Cyber Resilience Act: A Sword of Damocles Hanging over Free Software


The European Commission is promoting the Cyber Resilience Act, a draft regulation on the strengthening of cyber-security rules aimed at ensuring more secure hardware and software products. Unfortunately, as often happens, the Commission's approach seems to reflect a strictly business-oriented vision, based on the vertical and centralized model of the Big Tech companies developing proprietary software. This regulation poses a very serious threat to free software, as evidenced by a letter cosigned by a group of organizations from the European free software ecosystem.

IT security, as long as it serves users and is controlled by them, is an important condition for exercising computer freedoms as a whole. The various free software development methods, which, following scientific methods, are based on, among other things, transparency, reproducibility, and collaboration are much more conducive to security than a model based on a top-down and opaque approach. In any case, security per se cannot be a sufficient excuse to justify reducing fundamental freedoms. Any “security” measure must meet the principles of proportionality and strict necessity. This holds as true for IT as it does for everything else.

Acting for better IT security is a laudable goal, and, in any event, is a completely legitimate political lever in the hands of the European Commission; however, the Commission cannot use it without taking actual practices into account, nor can it do so without consulting stakeholders. In an open letter addressed to the Members of the European Parliament and the Council of the European Union, organizations involved in the free software ecosystem at the European level expressed their deep concern and highlighted how free software communities had not been consulted, even though “in Europe, free software accounts for over 70% of the software in digital products”.

The Commission wants to impose from the top down a methodology based on “EC marking”, which entails a very strong liability for those who produce and distribute code. Under this regulation, people producing or distributing code would individually be responsible for its security. The problem is that most free software is developed by volunteers or small projects with very little resources. They don't have the financial and human means to carry out the heavy and complex procedures that the proposed regulation would entail, including in terms of certification.

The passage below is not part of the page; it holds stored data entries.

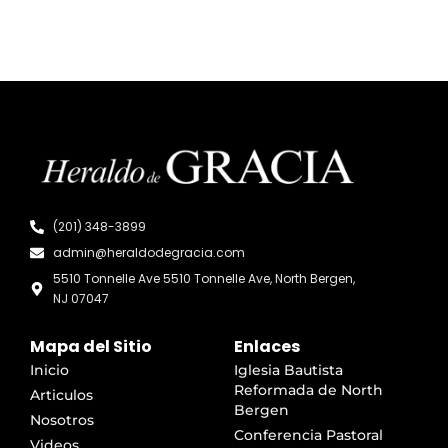
(201) 348-3899
admin@heraldodegracia.com
5510 Tonnelle Ave 5510 Tonnelle Ave, North Bergen,
NJ 07047
Mapa del Sitio
Enlaces
Inicio
Iglesia Bautista
Reformada de North
Articulos
Bergen
Nosotros
Conferencia Pastoral
Videos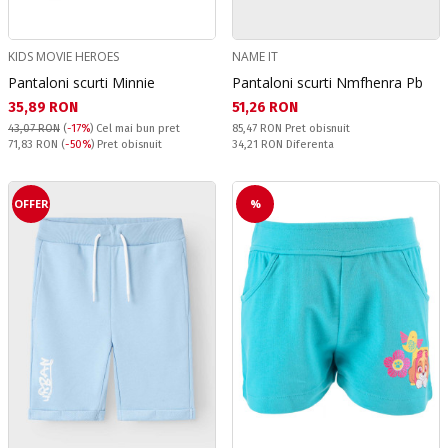
KIDS MOVIE HEROES
NAME IT
Pantaloni scurti Minnie
Pantaloni scurti Nmfhenra Pb
Текуща цена:
Текуща цена:
35,89 RON
51,26 RON
Pret obisnuit:
43,07 RON
(
-17%
)
Cel mai bun pret
85,47 RON
Pret obisnuit
Pret obisnuit:
Спестявате:
71,83 RON
(
-50%
) Pret obisnuit
34,21 RON
Diferenta
OFFER
%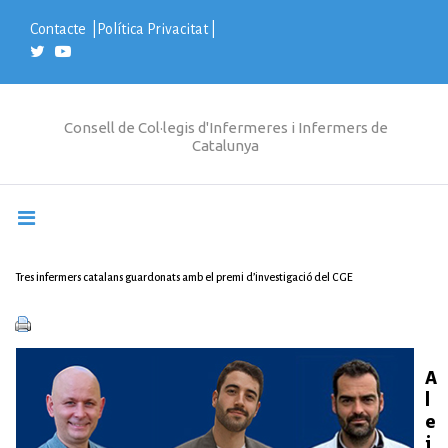
S
k
Contacte
|
Política Privacitat
|
i
p
t
o
c
Consell de Col·legis d'Infermeres i Infermers de
o
Catalunya
n
t
e
n
t
Tres infermers catalans guardonats amb el premi d’investigació del CGE
A
l
e
j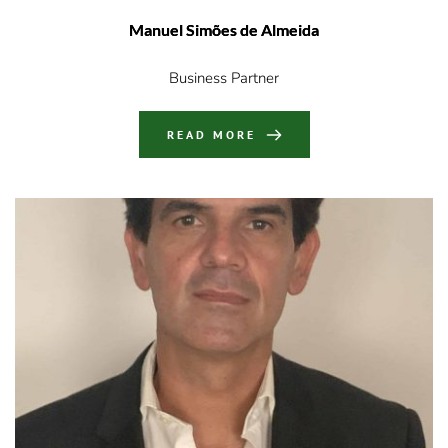
Manuel Simões de Almeida
Business Partner
READ MORE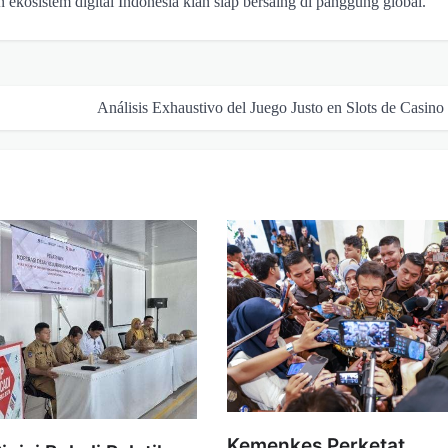
an ekosistem digital Indonesia kian siap bersaing di panggung global.
Análisis Exhaustivo del Juego Justo en Slots de Casino
Kemenkes Perketat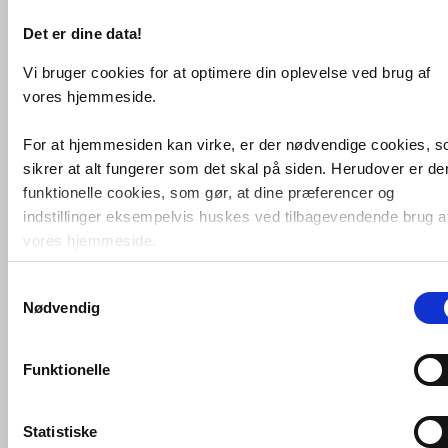
Vi kan skaffe næsten alt,
forespørg på
Det er dine data!
VVS artiklen her
og vi giver dig besked
hurtigst muligt.
Vi bruger cookies for at optimere din oplevelse ved brug af
VVS-Shoppen.dk ApS
Søren Nymarks Vej 15
8270 Højbjerg
vores hjemmeside.
Tlf.: 87 37 40 30
CVR nr.: 28 33 18 94
mail@vvs-shoppen.dk
Handelsbetingelser
Returvarer
For at hjemmesiden kan virke, er der nødvendige cookies, 
Privatlivs- og cookiepolitik
sikrer at alt fungerer som det skal på siden. Herudover er de
funktionelle cookies, som gør, at dine præferencer og
indstillinger eksempelvis huskes ved tilbagevendende brug a
vores hjemmeside.
Samtykkevalg
Foruden nødvendige og funktionelle cookies er der statistisk
Nødvendig
cookies. Disse bruger vi bl.a. til at måle trafik, omsætning,
konverteringsfrekevenser og lignende. Endelig er der
marketingcookies, som vi bruger til at målrette vores
Funktionelle
markedsføring med henblik på annonceindhold, som giver
mening for den enkelte af vores kunder.
Statistiske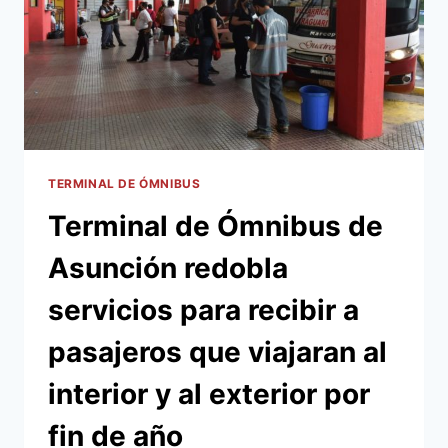
TERMINAL DE ÓMNIBUS
Terminal de Ómnibus de
Asunción redobla
servicios para recibir a
pasajeros que viajaran al
interior y al exterior por
fin de año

This stance is all the more paradoxical since the European Commission seems to acknowledge the importance of free software as part of the technological foundation of the internet, notably as regards security. The Commission has led projects whose goals were precisely to foster the security of critical free software. The EU-FOSSA initiative, European Union Free and Open Source Software Auditing, has been giving out bounties for the detection of security vulnerabilities in the free software products used by European institutions. Yet, instead of strengthening this essential technological resource in Europe, the Cyber Resilience Act would invalidate it, all while the rest of the world kept on using and developing it. Thus, as a side effect of its regulation, the Commission would seriously deprive and hobble European industry.

The organizations that signed the open letter, including the CNLL (Union of Open Technology Companies, a French NGO) in its press release (in French), call attention to the risks that the Cyber Resilience Act would impose on the European free software field, which, according to the CNLL, brings “30 billion euros in direct revenues and 100 billion euros in total economical impact”. By forcing such a strong liability on free software companies — with no regard to any potential contractual relationship with the users — this proposal shows a deep lack of understanding of free software products, their specific development methods, and their supporting communities. Let's recall, for instance, that free software companies didn't wait for the Commission to offer maintenance and/or insurance contracts, different from code development.

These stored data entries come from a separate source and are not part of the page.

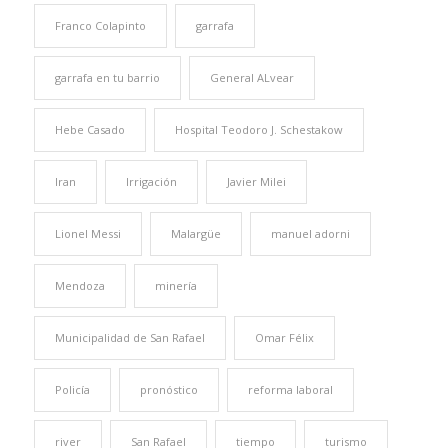
Franco Colapinto
garrafa
garrafa en tu barrio
General ALvear
Hebe Casado
Hospital Teodoro J. Schestakow
Iran
Irrigación
Javier Milei
Lionel Messi
Malargüe
manuel adorni
Mendoza
minería
Municipalidad de San Rafael
Omar Félix
Policía
pronóstico
reforma laboral
river
San Rafael
tiempo
turismo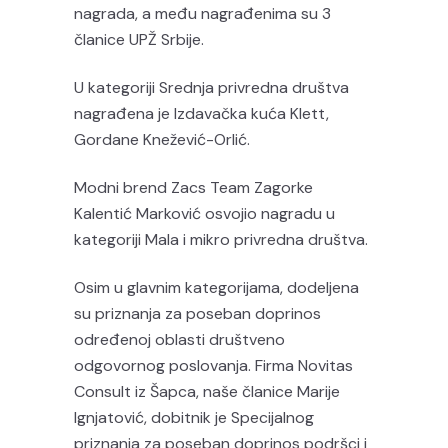
nagrada, a među nagrađenima su 3
članice UPŽ Srbije.
U kategoriji Srednja privredna društva
nagrađena je Izdavačka kuća Klett,
Gordane Knežević-Orlić.
Modni brend Zacs Team Zagorke
Kalentić Marković osvojio nagradu u
kategoriji Mala i mikro privredna društva.
Osim u glavnim kategorijama, dodeljena
su priznanja za poseban doprinos
određenoj oblasti društveno
odgovornog poslovanja. Firma Novitas
Consult iz Šapca, naše članice Marije
Ignjatović, dobitnik je Specijalnog
priznanja za poseban doprinos podršci i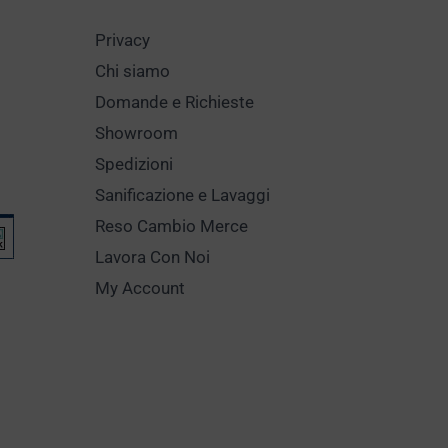
Privacy
Chi siamo
Domande e Richieste
Showroom
Spedizioni
Sanificazione e Lavaggi
Reso Cambio Merce
Lavora Con Noi
My Account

In its draft regulation, the Commission clearly tries to show that it took free software into account; however, far from being convincing, it, once again, demonstrates a deep lack of knowledge. In one recital — not in an actual article — the regulation makes an exception for free software developed or supplied in the course of noncommercial activities. But the scope of noncommercial activities is so restrictive that the exception is rendered meaningless1. For instance, code published on platforms such as Github or Gitlab would fall under the heavy obligations provided by the regulation, because they offer paying services to users in addition.

The Cyber Resilience Act could have a detrimental and deterring effect on the development and use of free software in Europe and probably, by ripple effect, at a more global level. One can easily imagine a company choosing not to use free software components from third parties in its own solutions, and using proprietary software instead, so that it didn't need to handle the proactive maintenance of these third-party components.

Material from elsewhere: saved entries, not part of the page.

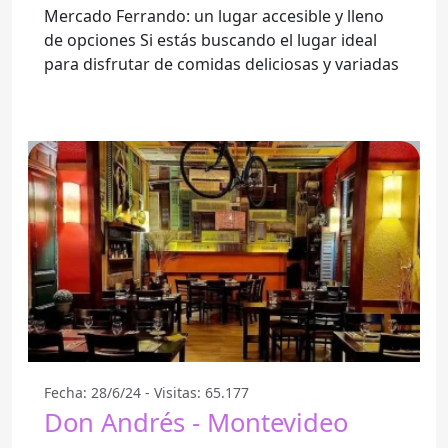
Mercado Ferrando: un lugar accesible y lleno
de opciones Si estás buscando el lugar ideal
para disfrutar de comidas deliciosas y variadas
Fecha: 28/6/24 - Visitas: 65.177
Don Andrés - Montevideo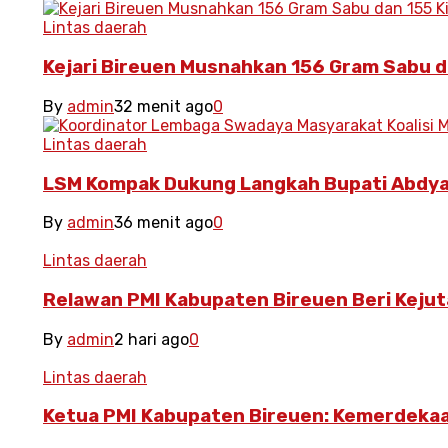
Lintas daerah
Kejari Bireuen Musnahkan 156 Gram Sabu d
By
admin
32 menit ago
0
Lintas daerah
LSM Kompak Dukung Langkah Bupati Abdya
By
admin
36 menit ago
0
Lintas daerah
Relawan PMI Kabupaten Bireuen Beri Kejut
By
admin
2 hari ago
0
Lintas daerah
Ketua PMI Kabupaten Bireuen: Kemerdeka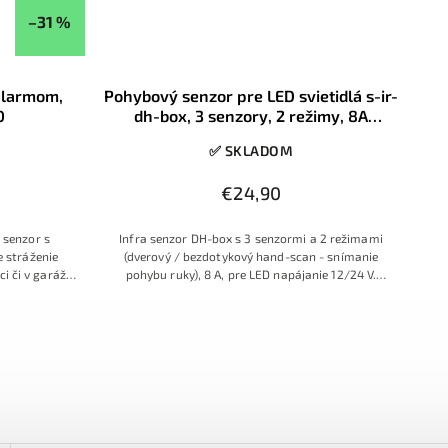
–31 %
alarmom,
Pohybový senzor pre LED svietidlá s-ir-
0
dh-box, 3 senzory, 2 režimy, 8A
12V/24V 96W/192W
✅ SKLADOM
€24,90
 senzor s
Infra senzor DH-box s 3 senzormi a 2 režimami
 stráženie
(dverový / bezdotykový hand-scan - snímanie
i či v garáži.
pohybu ruky), 8 A, pre LED napájanie 12/24 V.
9V batériu,
Pohodlné, bezkontakté ovládanie svetla.
itým zvukom.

April reminds the European Commission of its past positions on free software2, which were supposed to be ambitious, even though the Cyber Resilience Act reveals a top-down and centralized representation of IT. If the Commission doesn't want to seriously undermine all the benefits of free software that it claims to support (openness, sovereignty, innovation, etc.), it needs to listen very attentively to all the stakeholders in the free software ecosystem, and then thoroughly rework its proposal.